Start of ENTRIES PROVIDED

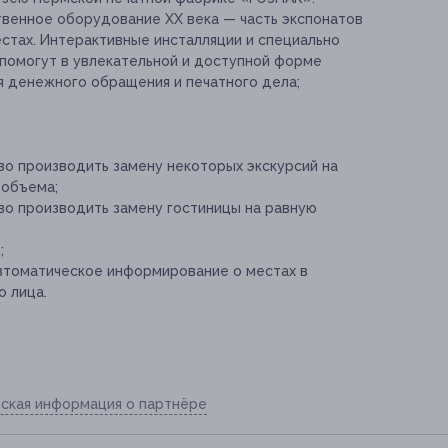
венное оборудование XX века — часть экспонатов
стах. Интерактивные инсталляции и специально
омогут в увлекательной и доступной форме
я денежного обращения и печатного дела;
во производить замену некоторых экскурсий на
 объема;
во производить замену гостиницы на равную
;
автоматическое информирование о местах в
 лица.
ская информация о партнёре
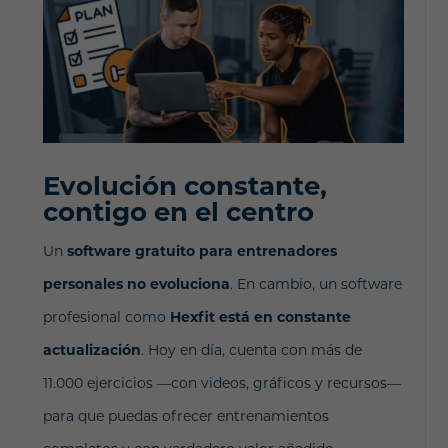
Evolución constante,
contigo en el centro
Un
software gratuito para entrenadores
personales no evoluciona
. En cambio, un software
profesional como
Hexfit está en constante
actualización
. Hoy en día, cuenta con más de
11.000 ejercicios —con videos, gráficos y recursos—
para que puedas ofrecer entrenamientos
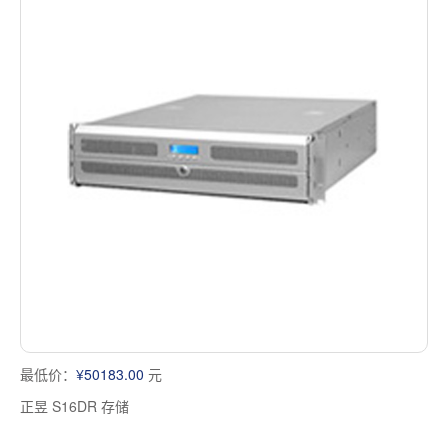
最低价：
¥50183.00
元
正昱 S16DR 存储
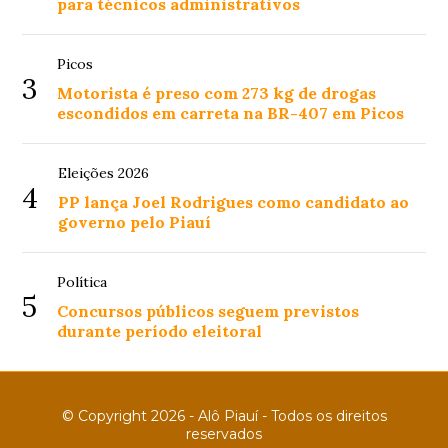
para técnicos administrativos
Picos
3
Motorista é preso com 273 kg de drogas
escondidos em carreta na BR-407 em Picos
Eleições 2026
4
PP lança Joel Rodrigues como candidato ao
governo pelo Piauí
Política
5
Concursos públicos seguem previstos
durante período eleitoral
© Copyright 2026 - Alô Piauí - Todos os direitos
reservados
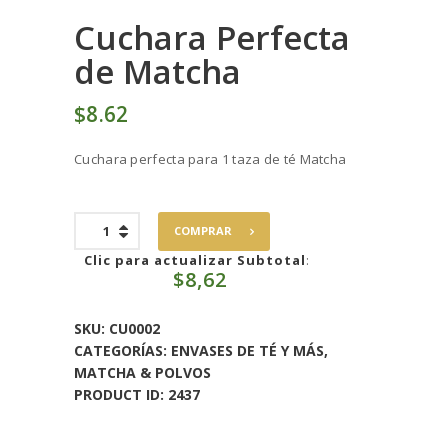
Cuchara Perfecta
de Matcha
$
8
62
Cuchara perfecta para 1 taza de té Matcha
Cuchara
COMPRAR
Perfecta
de
Clic para actualizar Subtotal
:
$
8,62
Matcha
cantidad
SKU:
CU0002
CATEGORÍAS:
ENVASES DE TÉ Y MÁS
,
MATCHA & POLVOS
PRODUCT ID:
2437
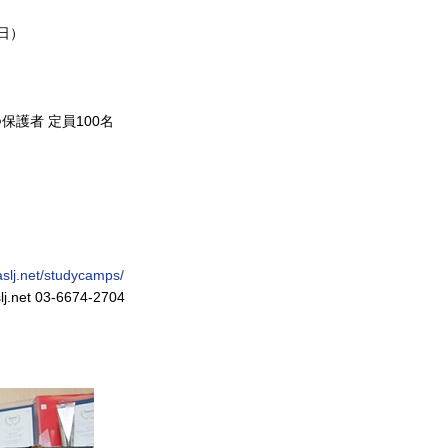
（日）
護者 定員100名
/aslj.net/studycamps/
t 03-6674-2704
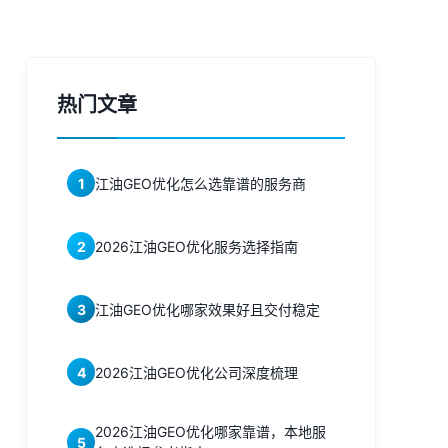
热门文章
1
江油GEO优化怎么选靠谱的服务商
2
2026江油GEO优化服务选择指南
3
江油GEO优化哪家效果好且交付稳定
4
2026江油GEO优化公司深度梳理
2026江油GEO优化哪家靠谱，本地服
5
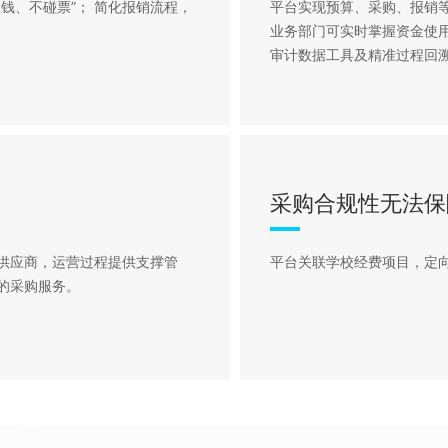
钱、不碰票”； 简化报销流程，
平台实现预算、采购、报销
业务部门可实时掌握资金使
审计数据工具及精准过程回
采购合规性无法保
供应商，运营过程提供支撑管
平台关联学校经费项目，定
的采购服务。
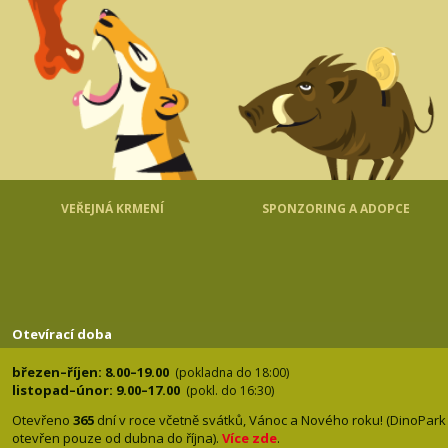
VEŘEJNÁ KRMENÍ
SPONZORING A ADOPCE
Otevírací doba
březen–říjen: 8.00–19.00
(pokladna do 18:00)
listopad–únor: 9.00–17.00
(pokl. do 16:30)
Otevřeno
365
dní v roce včetně svátků, Vánoc a Nového roku! (DinoPark
otevřen pouze od dubna do října).
Více zde
.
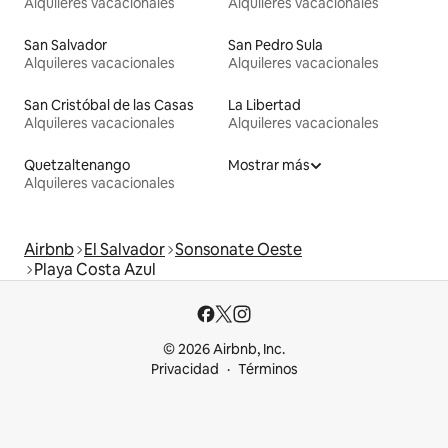
Alquileres vacacionales
Alquileres vacacionales
San Salvador
San Pedro Sula
Alquileres vacacionales
Alquileres vacacionales
San Cristóbal de las Casas
La Libertad
Alquileres vacacionales
Alquileres vacacionales
Quetzaltenango
Mostrar más
Alquileres vacacionales
Airbnb
El Salvador
Sonsonate Oeste
Playa Costa Azul
© 2026 Airbnb, Inc.
Privacidad
Términos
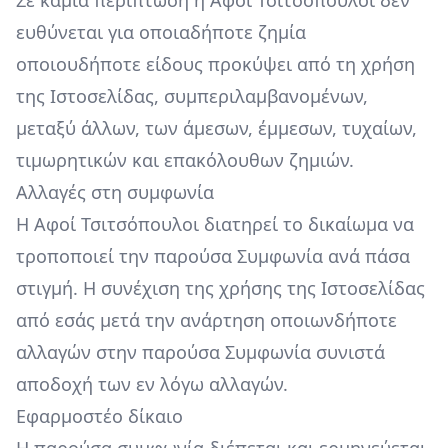
Σε καμία περίπτωση η Αφοί Τσιτσόπουλοι δεν
ευθύνεται για οποιαδήποτε ζημία
οποιουδήποτε είδους προκύψει από τη χρήση
της Ιστοσελίδας, συμπεριλαμβανομένων,
μεταξύ άλλων, των άμεσων, έμμεσων, τυχαίων,
τιμωρητικών και επακόλουθων ζημιών.
Αλλαγές στη συμφωνία
Η Αφοί Τσιτσόπουλοι διατηρεί το δικαίωμα να
τροποποιεί την παρούσα Συμφωνία ανά πάσα
στιγμή. Η συνέχιση της χρήσης της Ιστοσελίδας
από εσάς μετά την ανάρτηση οποιωνδήποτε
αλλαγών στην παρούσα Συμφωνία συνιστά
αποδοχή των εν λόγω αλλαγών.
Εφαρμοστέο δίκαιο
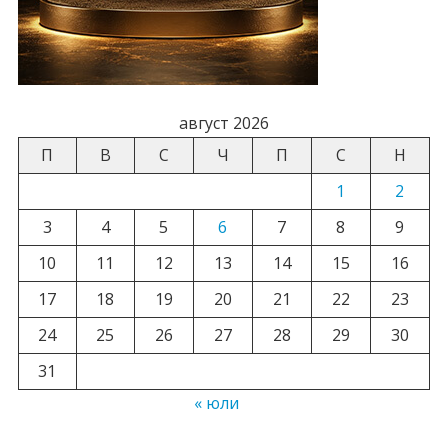
август 2026
П
В
С
Ч
П
С
Н
1
2
3
4
5
6
7
8
9
10
11
12
13
14
15
16
17
18
19
20
21
22
23
24
25
26
27
28
29
30
31
« юли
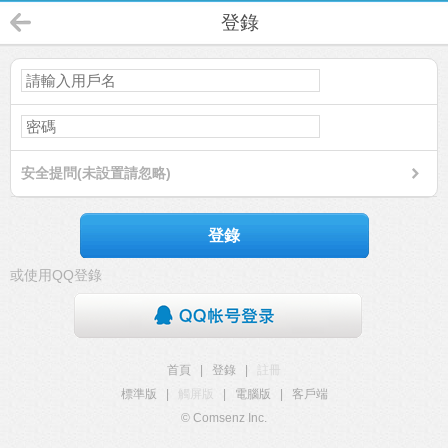
登錄
安全提問(未設置請忽略)
登錄
或使用QQ登錄
首頁
|
登錄
|
註冊
標準版
|
觸屏版
|
電腦版
|
客戶端
© Comsenz Inc.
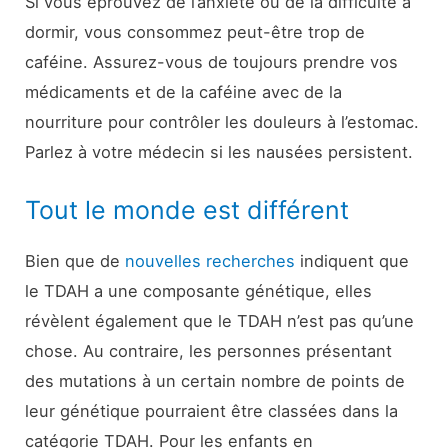
Si vous éprouvez de l’anxiété ou de la difficulté à
dormir, vous consommez peut-être trop de
caféine. Assurez-vous de toujours prendre vos
médicaments et de la caféine avec de la
nourriture pour contrôler les douleurs à l’estomac.
Parlez à votre médecin si les nausées persistent.
Tout le monde est différent
Bien que de
nouvelles recherches
indiquent que
le TDAH a une composante génétique, elles
révèlent également que le TDAH n’est pas qu’une
chose. Au contraire, les personnes présentant
des mutations à un certain nombre de points de
leur génétique pourraient être classées dans la
catégorie TDAH. Pour les enfants en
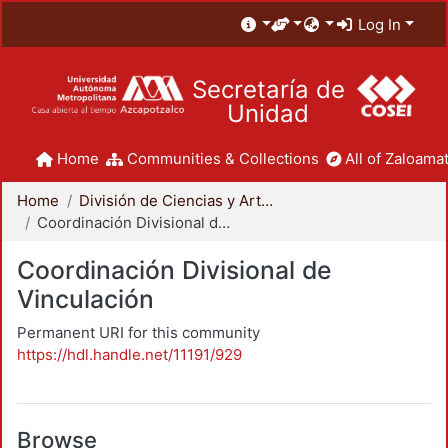
Log In
Secretaría de
Unidad
Home
Communities & Collections
All of Zaloamat
Home
División de Ciencias y Artes para el Diseño
Coordinación Divisional de Vinculación
Coordinación Divisional de
Vinculación
Permanent URI for this community
https://hdl.handle.net/11191/929
Browse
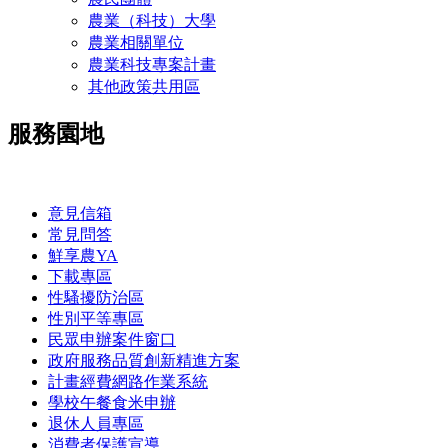
農業（科技）大學
農業相關單位
農業科技專案計畫
其他政策共用區
服務園地
:::
意見信箱
常見問答
鮮享農YA
下載專區
性騷擾防治區
性別平等專區
民眾申辦案件窗口
政府服務品質創新精進方案
計畫經費網路作業系統
學校午餐食米申辦
退休人員專區
消費者保護宣導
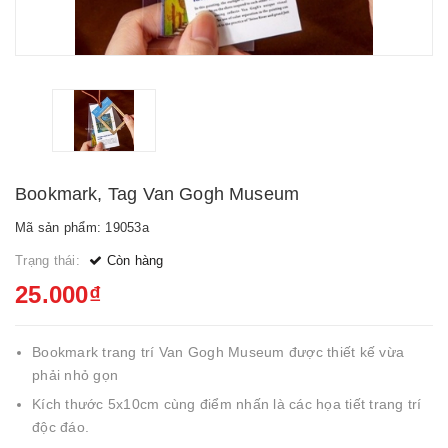
Bookmark, Tag Van Gogh Museum
Mã sản phẩm: 19053a
Trạng thái:
Còn hàng
25.000₫
Bookmark trang trí Van Gogh Museum được thiết kế vừa
phải nhỏ gọn
Kích thước 5x10cm cùng điểm nhấn là các họa tiết trang trí
độc đáo.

End of ENTRIES PROVIDED

WHAT IS NEEDED
Please give the text of all the records again, renaming "Van Gogh Museum" to "Rijksmuseum" and keeping everything else unchanged. Leave the pictures out of your answer.

RESULT FOR THIS TASK
венное оборудование XX века — часть экспонатов
стах. Интерактивные инсталляции и специально
омогут в увлекательной и доступной форме
я денежного обращения и печатного дела;
во производить замену некоторых экскурсий на
 объема;
во производить замену гостиницы на равную
;
автоматическое информирование о местах в
 лица.
ская информация о партнёре
Evolución constante,
contigo en el centro
Un
software gratuito para entrenadores
personales no evoluciona
. En cambio, un software
profesional como
Hexfit está en constante
actualización
. Hoy en día, cuenta con más de
11.000 ejercicios —con videos, gráficos y recursos—
para que puedas ofrecer entrenamientos
最低价：
¥50183.00
元
正昱 S16DR 存储
para técnicos administrativos
Picos
3
Motorista é preso com 273 kg de drogas
escondidos em carreta na BR-407 em Picos
Eleições 2026
4
PP lança Joel Rodrigues como candidato ao
governo pelo Piauí
Política
5
Concursos públicos seguem previstos
durante período eleitoral
© Copyright 2026 - Alô Piauí - Todos os direitos
reservados
Cuchara Perfecta
de Matcha
$
8
62
Cuchara perfecta para 1 taza de té Matcha
Cuchara
COMPRAR
Perfecta
de
Clic para actualizar Subtotal
:
$
8,62
Matcha
cantidad
SKU:
CU0002
CATEGORÍAS:
ENVASES DE TÉ Y MÁS
,
MATCHA & POLVOS
PRODUCT ID:
2437
（日）
護者 定員100名
/aslj.net/studycamps/
t 03-6674-2704
热门文章
1
江油GEO优化怎么选靠谱的服务商
2
2026江油GEO优化服务选择指南
3
江油GEO优化哪家效果好且交付稳定
4
2026江油GEO优化公司深度梳理
2026江油GEO优化哪家靠谱，本地服
5
钱、不碰票”； 简化报销流程，
平台实现预算、采购、报销
业务部门可实时掌握资金使
审计数据工具及精准过程回
采购合规性无法保
供应商，运营过程提供支撑管
平台关联学校经费项目，定
的采购服务。
VEŘEJNÁ KRMENÍ
SPONZORING A ADOPCE
Otevírací doba
březen–říjen: 8.00–19.00
(pokladna do 18:00)
listopad–únor: 9.00–17.00
(pokl. do 16:30)
Otevřeno
365
dní v roce včetně svátků, Vánoc a Nového roku! (DinoPark
otevřen pouze od dubna do října).
Více zde
.
Alquileres vacacionales
Alquileres vacacionales
San Salvador
San Pedro Sula
Alquileres vacacionales
Alquileres vacacionales
San Cristóbal de las Casas
La Libertad
Alquileres vacacionales
Alquileres vacacionales
Quetzaltenango
Mostrar más
Alquileres vacacionales
Airbnb
El Salvador
Sonsonate Oeste
Playa Costa Azul
© 2026 Airbnb, Inc.
Privacidad
Términos
Σε καμία περίπτωση η Αφοί Τσιτσόπουλοι δεν
ευθύνεται για οποιαδήποτε ζημία
οποιουδήποτε είδους προκύψει από τη χρήση
της Ιστοσελίδας, συμπεριλαμβανομένων,
μεταξύ άλλων, των άμεσων, έμμεσων, τυχαίων,
τιμωρητικών και επακόλουθων ζημιών.
Αλλαγές στη συμφωνία
Η Αφοί Τσιτσόπουλοι διατηρεί το δικαίωμα να
τροποποιεί την παρούσα Συμφωνία ανά πάσα
στιγμή. Η συνέχιση της χρήσης της Ιστοσελίδας
από εσάς μετά την ανάρτηση οποιωνδήποτε
αλλαγών στην παρούσα Συμφωνία συνιστά
αποδοχή των εν λόγω αλλαγών.
Εφαρμοστέο δίκαιο
август 2026
П
В
С
Ч
П
С
Н
1
2
3
4
5
6
7
8
9
10
11
12
13
14
15
16
17
18
19
20
21
22
23
24
25
26
27
28
29
30
31
« юли
登錄
安全提問(未設置請忽略)
登錄
或使用QQ登錄
首頁
|
登錄
|
註冊
標準版
|
觸屏版
|
電腦版
|
客戶端
© Comsenz Inc.
Si vous éprouvez de l’anxiété ou de la difficulté à
dormir, vous consommez peut-être trop de
caféine. Assurez-vous de toujours prendre vos
médicaments et de la caféine avec de la
nourriture pour contrôler les douleurs à l’estomac.
Parlez à votre médecin si les nausées persistent.
Tout le monde est différent
Bien que de
nouvelles recherches
indiquent que
le TDAH a une composante génétique, elles
révèlent également que le TDAH n’est pas qu’une
chose. Au contraire, les personnes présentant
des mutations à un certain nombre de points de
leur génétique pourraient être classées dans la
catégorie TDAH. Pour les enfants en
Log In
Secretaría de
Unidad
Home
Communities & Collections
All of Zaloamat
Home
División de Ciencias y Artes para el Diseño
Coordinación Divisional de Vinculación
Coordinación Divisional de
Vinculación
Permanent URI for this community
https://hdl.handle.net/11191/929
Browse
農業（科技）大學
農業相關單位
農業科技專案計畫
其他政策共用區
服務園地
:::
意見信箱
常見問答
鮮享農YA
下載專區
性騷擾防治區
性別平等專區
民眾申辦案件窗口
政府服務品質創新精進方案
計畫經費網路作業系統
學校午餐食米申辦
退休人員專區
消費者保護宣導
Bookmark, Tag Rijksmuseum
Mã sản phẩm: 19053a
Trạng thái:
Còn hàng
25.000₫
Bookmark trang trí Rijksmuseum được thiết kế vừa
phải nhỏ gọn
Kích thước 5x10cm cùng điểm nhấn là các họa tiết trang trí
độc đáo.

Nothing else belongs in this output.